Material provided ->
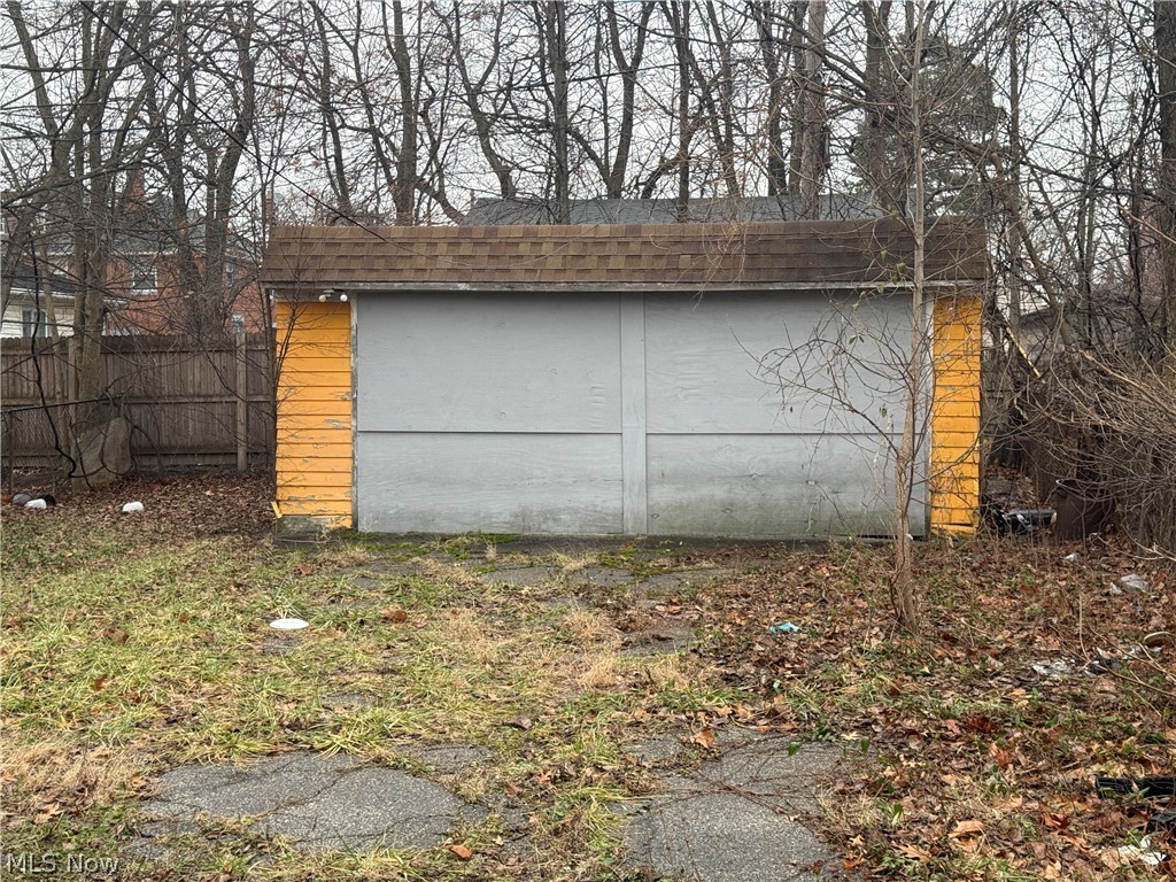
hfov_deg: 39.7
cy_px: 441
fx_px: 1631
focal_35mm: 48
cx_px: 588
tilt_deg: -2.2
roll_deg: -0.3
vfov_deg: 30.3
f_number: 1.78
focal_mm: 6.76
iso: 100
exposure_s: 1/80
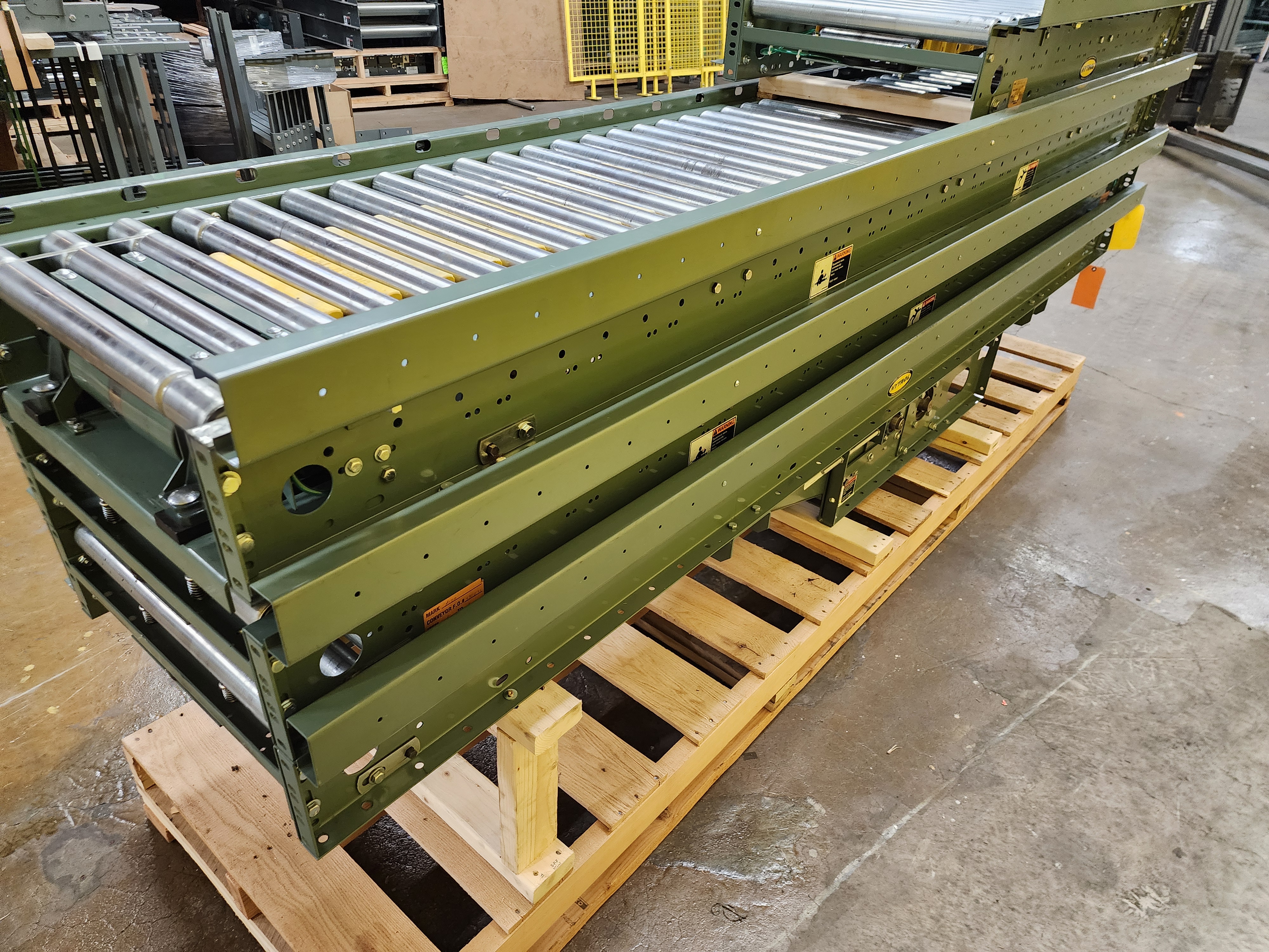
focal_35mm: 23
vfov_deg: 58.9
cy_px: 476
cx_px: 634
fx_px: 843
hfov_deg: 73.9
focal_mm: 6.4
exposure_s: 1/60
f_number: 1.8
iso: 640
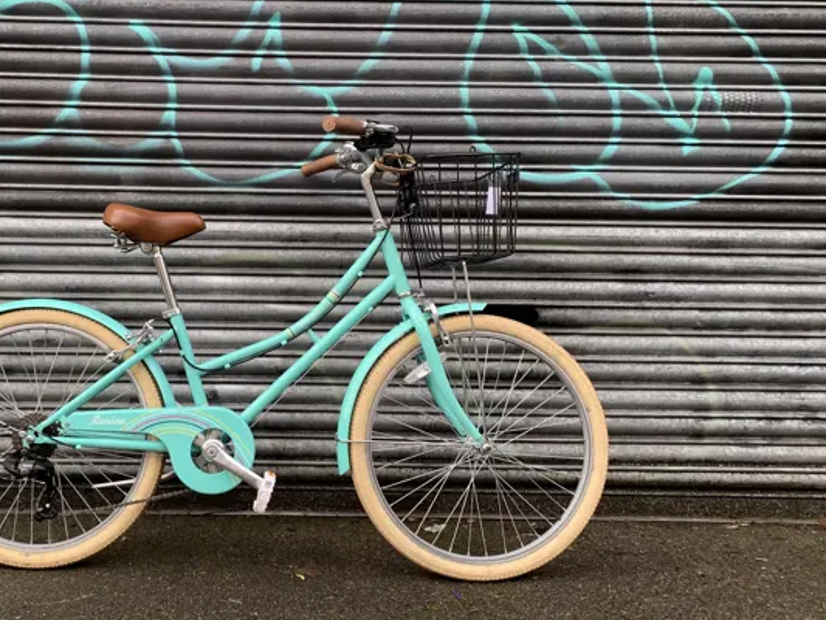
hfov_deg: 46.8
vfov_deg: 36.8
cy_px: 270
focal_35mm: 39
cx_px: 254
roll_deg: -1.3
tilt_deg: -2.8
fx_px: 931
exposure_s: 1/122
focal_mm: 4.25
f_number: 1.8
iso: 40
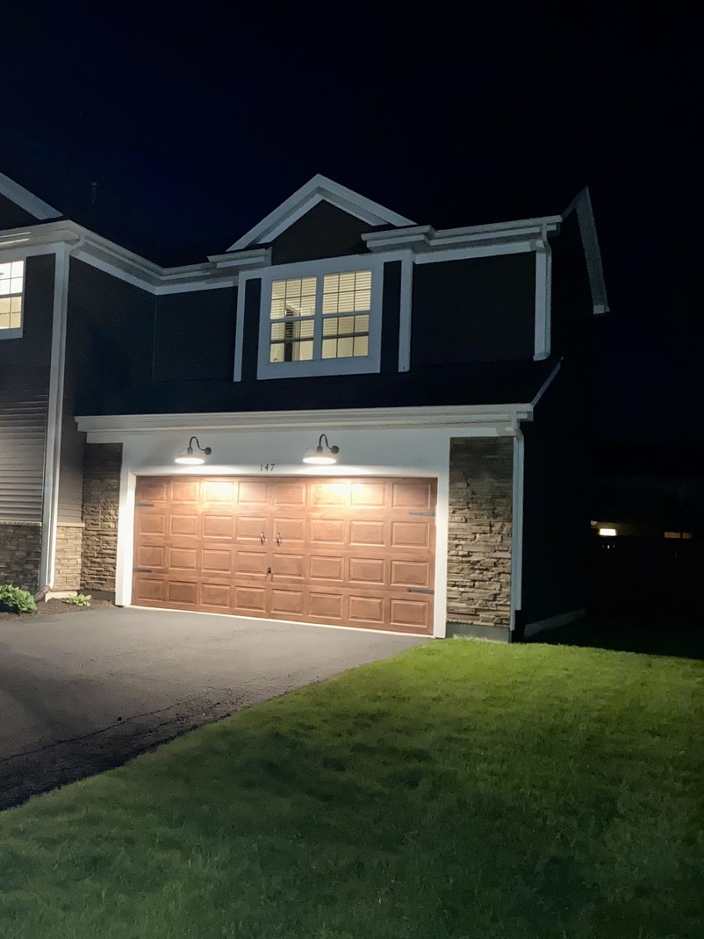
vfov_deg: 52.6
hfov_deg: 38.8
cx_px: 121
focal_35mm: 35
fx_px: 949
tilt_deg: +4.3
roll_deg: -3.2
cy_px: 471
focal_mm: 4.25
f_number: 1.8
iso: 1250
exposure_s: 1/4
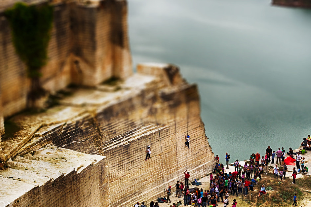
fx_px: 881
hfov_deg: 20.0
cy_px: 76
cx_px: 197
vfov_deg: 13.4
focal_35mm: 102
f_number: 8
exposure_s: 1/100
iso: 100
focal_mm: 40
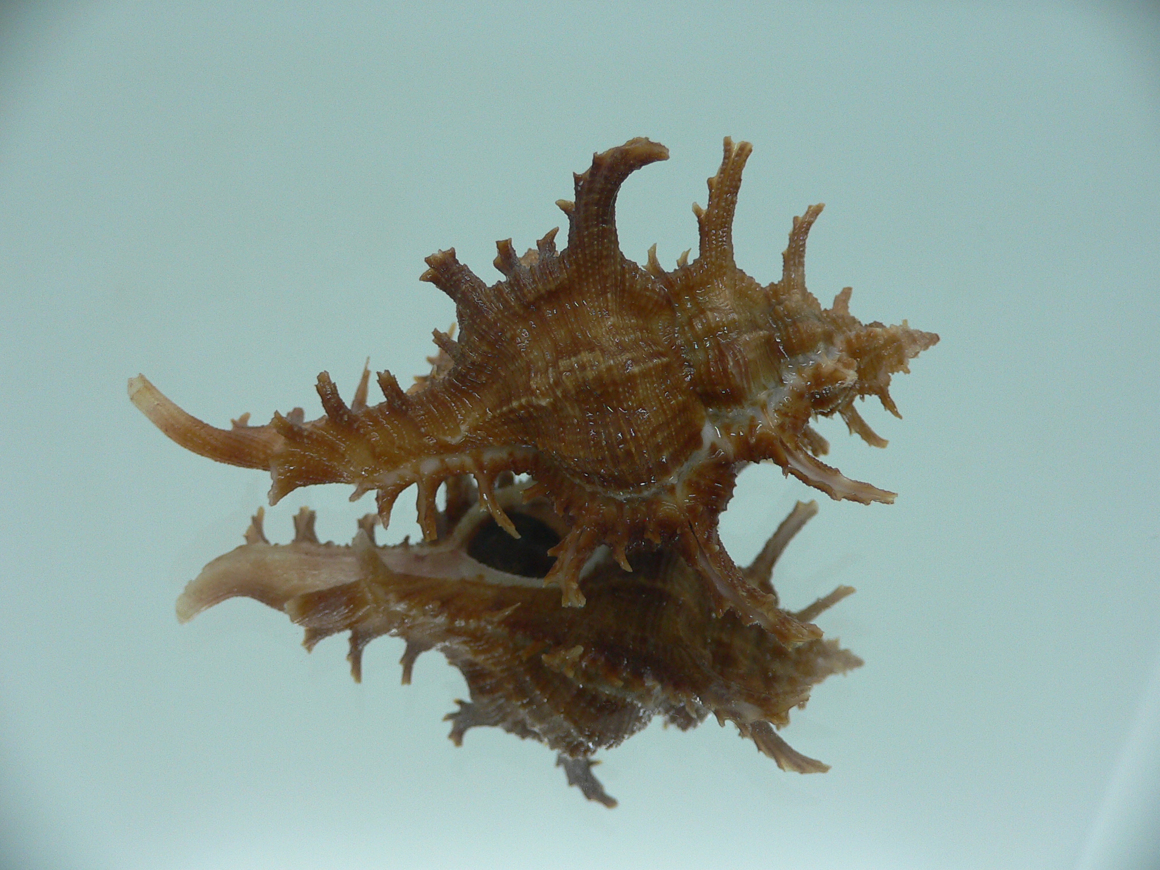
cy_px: 435
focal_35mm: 35
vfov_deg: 40.7
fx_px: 1173
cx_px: 580
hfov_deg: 52.6
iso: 100
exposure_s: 1/60
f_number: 2.8
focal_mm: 4.6
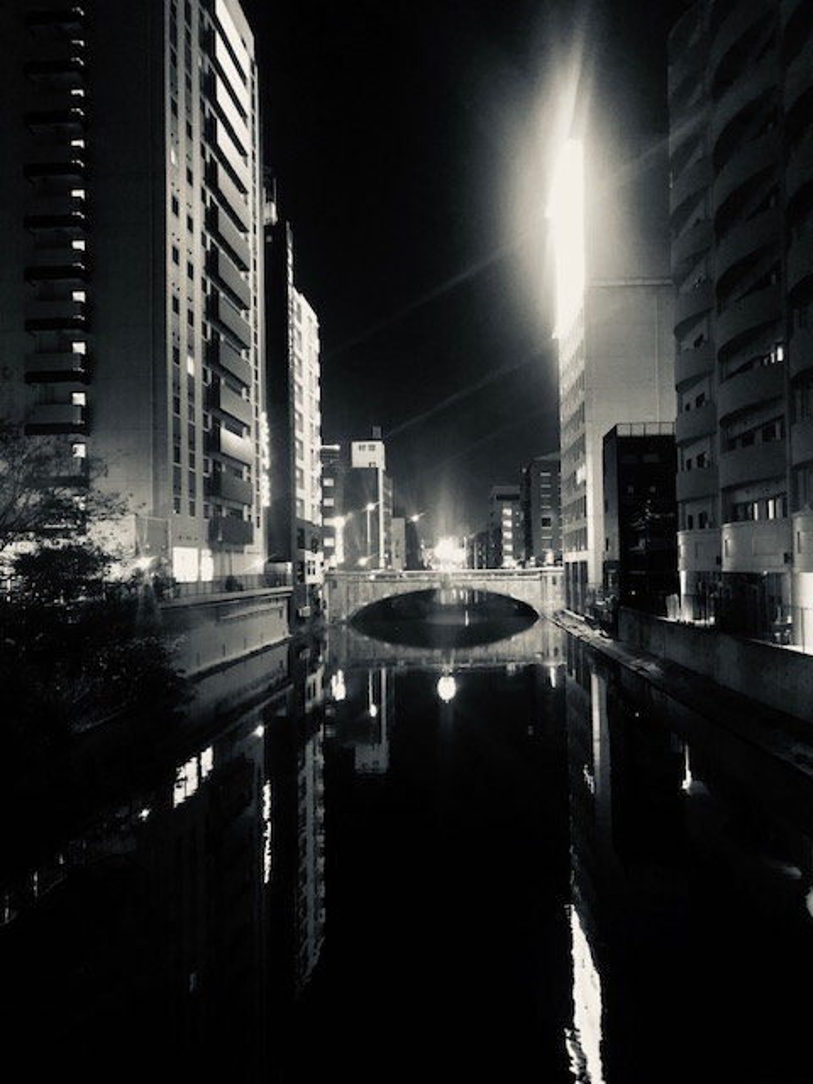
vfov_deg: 63.4
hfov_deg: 49.7
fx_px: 877
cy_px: 542
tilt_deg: +4.0
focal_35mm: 28
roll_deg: +0.9
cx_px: 406
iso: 125
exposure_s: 1/4
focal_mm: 3.99
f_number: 1.8
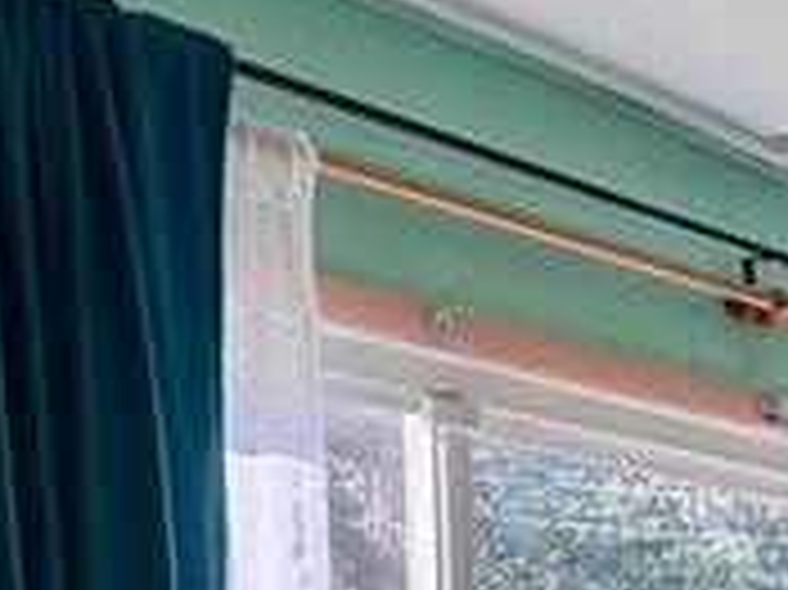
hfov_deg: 14.6
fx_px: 1865
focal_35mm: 82
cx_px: 1914
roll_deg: -0.5
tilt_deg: -3.3
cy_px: 919
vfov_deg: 16.2
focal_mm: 2.22
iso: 160
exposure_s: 1/121
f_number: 2.2
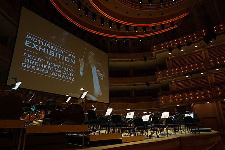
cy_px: 75
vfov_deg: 53.2
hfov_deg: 73.7
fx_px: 150
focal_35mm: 24
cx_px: 112
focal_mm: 24
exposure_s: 1/200
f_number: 4.5
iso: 2500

What you are asked to do -> What is needed is every line from the one with "tilt_deg: -3.3" to the final line of the listing above, set down exactly and with the pictures left out.

Answer section ->
tilt_deg: -3.3
cy_px: 919
vfov_deg: 16.2
focal_mm: 2.22
iso: 160
exposure_s: 1/121
f_number: 2.2
cy_px: 75
vfov_deg: 53.2
hfov_deg: 73.7
fx_px: 150
focal_35mm: 24
cx_px: 112
focal_mm: 24
exposure_s: 1/200
f_number: 4.5
iso: 2500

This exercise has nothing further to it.